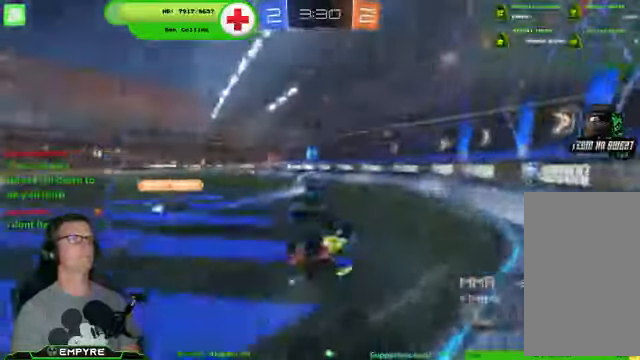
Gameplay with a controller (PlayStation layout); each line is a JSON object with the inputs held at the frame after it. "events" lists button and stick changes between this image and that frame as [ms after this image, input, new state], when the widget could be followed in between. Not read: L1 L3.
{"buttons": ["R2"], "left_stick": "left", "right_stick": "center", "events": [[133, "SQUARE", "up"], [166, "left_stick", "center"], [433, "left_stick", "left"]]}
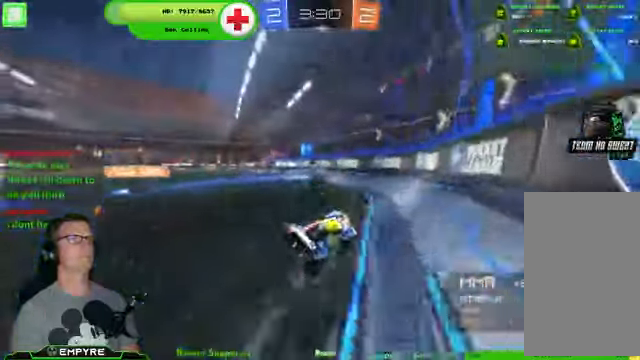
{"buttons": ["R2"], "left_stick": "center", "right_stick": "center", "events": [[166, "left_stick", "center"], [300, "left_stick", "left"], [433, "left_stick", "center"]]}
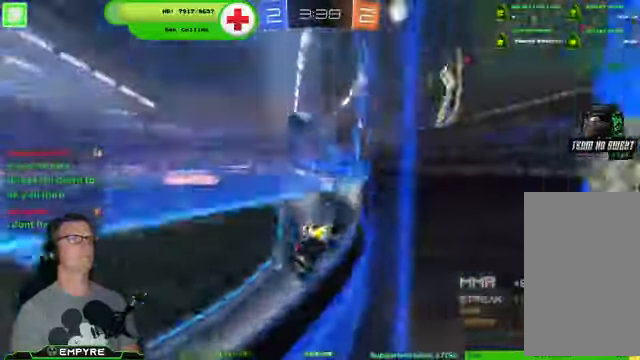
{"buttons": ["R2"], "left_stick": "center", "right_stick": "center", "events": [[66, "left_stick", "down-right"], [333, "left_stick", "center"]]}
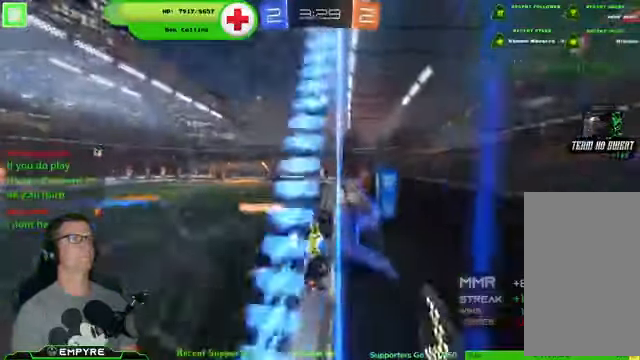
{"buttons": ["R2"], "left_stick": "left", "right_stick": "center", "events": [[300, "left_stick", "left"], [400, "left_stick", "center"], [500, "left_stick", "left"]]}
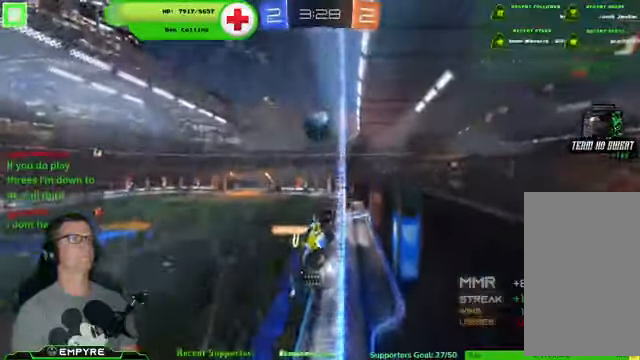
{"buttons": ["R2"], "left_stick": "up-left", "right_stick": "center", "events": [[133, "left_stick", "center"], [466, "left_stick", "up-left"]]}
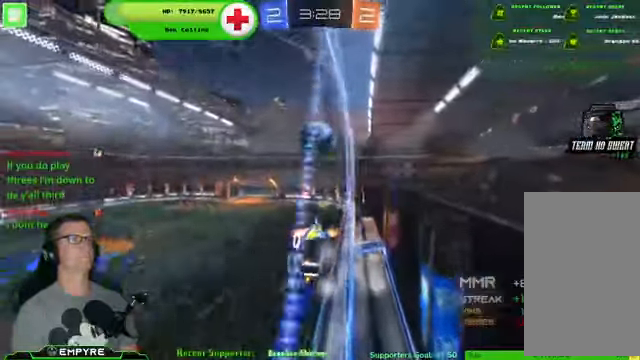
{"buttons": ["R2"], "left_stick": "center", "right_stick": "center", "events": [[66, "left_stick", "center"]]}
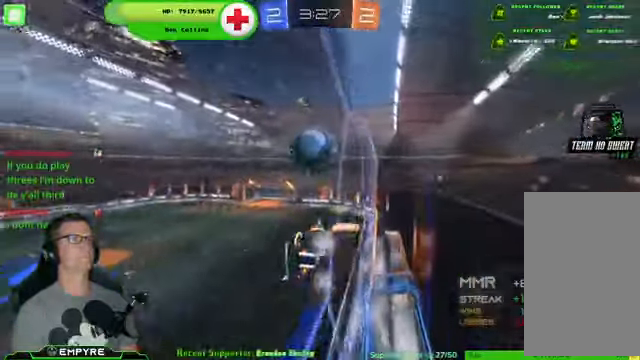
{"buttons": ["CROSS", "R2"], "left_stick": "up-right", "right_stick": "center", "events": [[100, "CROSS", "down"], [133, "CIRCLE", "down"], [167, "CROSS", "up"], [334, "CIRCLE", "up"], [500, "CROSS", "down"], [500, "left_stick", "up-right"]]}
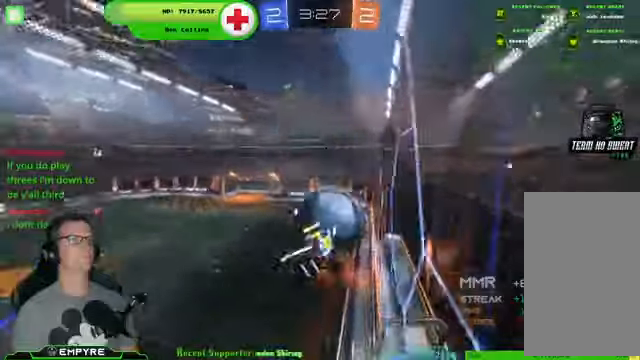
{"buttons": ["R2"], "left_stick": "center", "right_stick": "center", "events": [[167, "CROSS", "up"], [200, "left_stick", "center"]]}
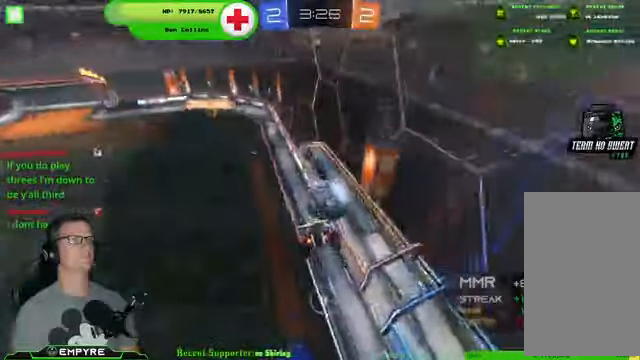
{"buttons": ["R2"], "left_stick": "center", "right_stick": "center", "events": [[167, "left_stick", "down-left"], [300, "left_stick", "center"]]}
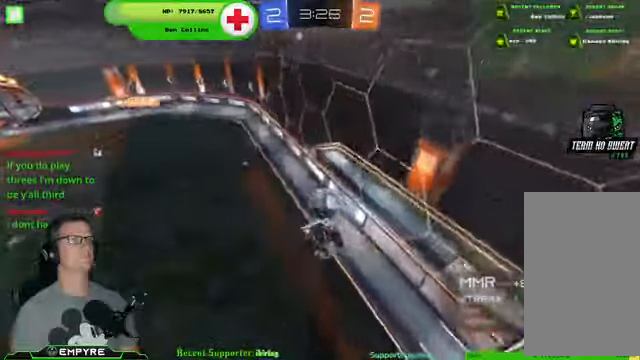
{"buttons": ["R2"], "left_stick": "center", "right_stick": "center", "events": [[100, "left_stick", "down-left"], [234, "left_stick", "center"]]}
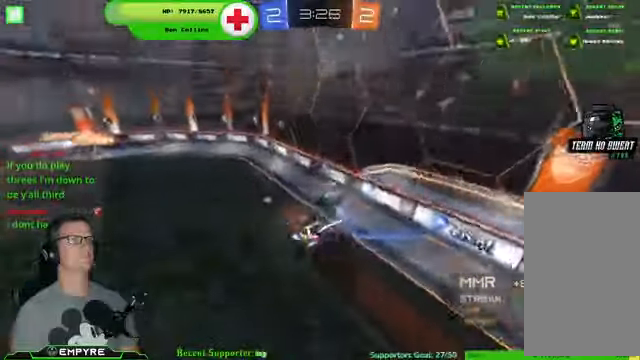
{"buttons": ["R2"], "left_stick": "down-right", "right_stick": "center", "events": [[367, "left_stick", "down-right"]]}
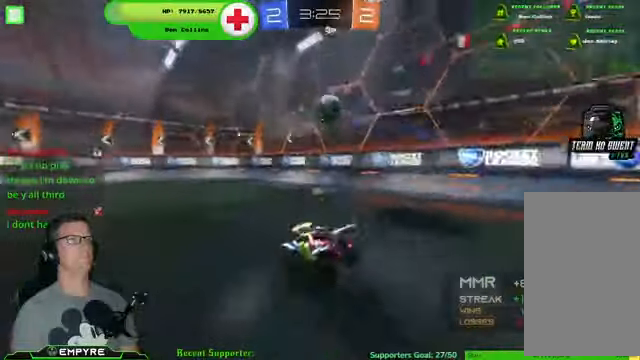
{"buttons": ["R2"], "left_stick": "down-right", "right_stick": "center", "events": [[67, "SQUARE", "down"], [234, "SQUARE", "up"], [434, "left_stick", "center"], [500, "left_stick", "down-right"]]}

■ **What you are asked to do**: Repeat every line of the data exactly, but do not include pictures.

■ **Exercise solution**:
Gameplay with a controller (PlayStation layout); each line is a JSON object with the inputs held at the frame after it. "events" lists button and stick changes between this image and that frame as [ms after this image, input, new state], when the widget could be followed in between. Not read: L1 L3.
{"buttons": ["R2"], "left_stick": "left", "right_stick": "center", "events": [[133, "SQUARE", "up"], [166, "left_stick", "center"], [433, "left_stick", "left"]]}
{"buttons": ["R2"], "left_stick": "center", "right_stick": "center", "events": [[166, "left_stick", "center"], [300, "left_stick", "left"], [433, "left_stick", "center"]]}
{"buttons": ["R2"], "left_stick": "center", "right_stick": "center", "events": [[66, "left_stick", "down-right"], [333, "left_stick", "center"]]}
{"buttons": ["R2"], "left_stick": "left", "right_stick": "center", "events": [[300, "left_stick", "left"], [400, "left_stick", "center"], [500, "left_stick", "left"]]}
{"buttons": ["R2"], "left_stick": "up-left", "right_stick": "center", "events": [[133, "left_stick", "center"], [466, "left_stick", "up-left"]]}
{"buttons": ["R2"], "left_stick": "center", "right_stick": "center", "events": [[66, "left_stick", "center"]]}
{"buttons": ["CROSS", "R2"], "left_stick": "up-right", "right_stick": "center", "events": [[100, "CROSS", "down"], [133, "CIRCLE", "down"], [167, "CROSS", "up"], [334, "CIRCLE", "up"], [500, "CROSS", "down"], [500, "left_stick", "up-right"]]}
{"buttons": ["R2"], "left_stick": "center", "right_stick": "center", "events": [[167, "CROSS", "up"], [200, "left_stick", "center"]]}
{"buttons": ["R2"], "left_stick": "center", "right_stick": "center", "events": [[167, "left_stick", "down-left"], [300, "left_stick", "center"]]}
{"buttons": ["R2"], "left_stick": "center", "right_stick": "center", "events": [[100, "left_stick", "down-left"], [234, "left_stick", "center"]]}
{"buttons": ["R2"], "left_stick": "down-right", "right_stick": "center", "events": [[367, "left_stick", "down-right"]]}
{"buttons": ["R2"], "left_stick": "down-right", "right_stick": "center", "events": [[67, "SQUARE", "down"], [234, "SQUARE", "up"], [434, "left_stick", "center"], [500, "left_stick", "down-right"]]}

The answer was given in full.